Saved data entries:
-- Opening Marker --

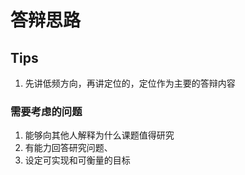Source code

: # 答辩思路

## Tips

1. 先讲低频方向，再讲定位的，定位作为主要的答辩内容

### 需要考虑的问题

1. 能够向其他人解释为什么课题值得研究
2. 有能力回答研究问题、
3. 设定可实现和可衡量的目标
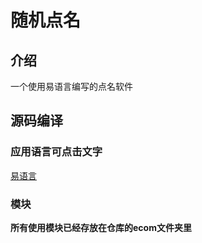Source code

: # 随机点名

## 介绍
一个使用易语言编写的点名软件
## 源码编译
### 应用语言**可点击文字**
[易语言](http://www.dywt.com.cn/)

### 模块
**所有使用模块已经存放在仓库的ecom文件夹里**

-- Closing Marker --

— Required action —
Reproduce every one of the records above line for line, leaving out the pictures.

— Reply to the task —
Source code

: # 答辩思路

## Tips

1. 先讲低频方向，再讲定位的，定位作为主要的答辩内容

### 需要考虑的问题

1. 能够向其他人解释为什么课题值得研究
2. 有能力回答研究问题、
3. 设定可实现和可衡量的目标
Source code

: # 随机点名

## 介绍
一个使用易语言编写的点名软件
## 源码编译
### 应用语言**可点击文字**
[易语言](http://www.dywt.com.cn/)

### 模块
**所有使用模块已经存放在仓库的ecom文件夹里**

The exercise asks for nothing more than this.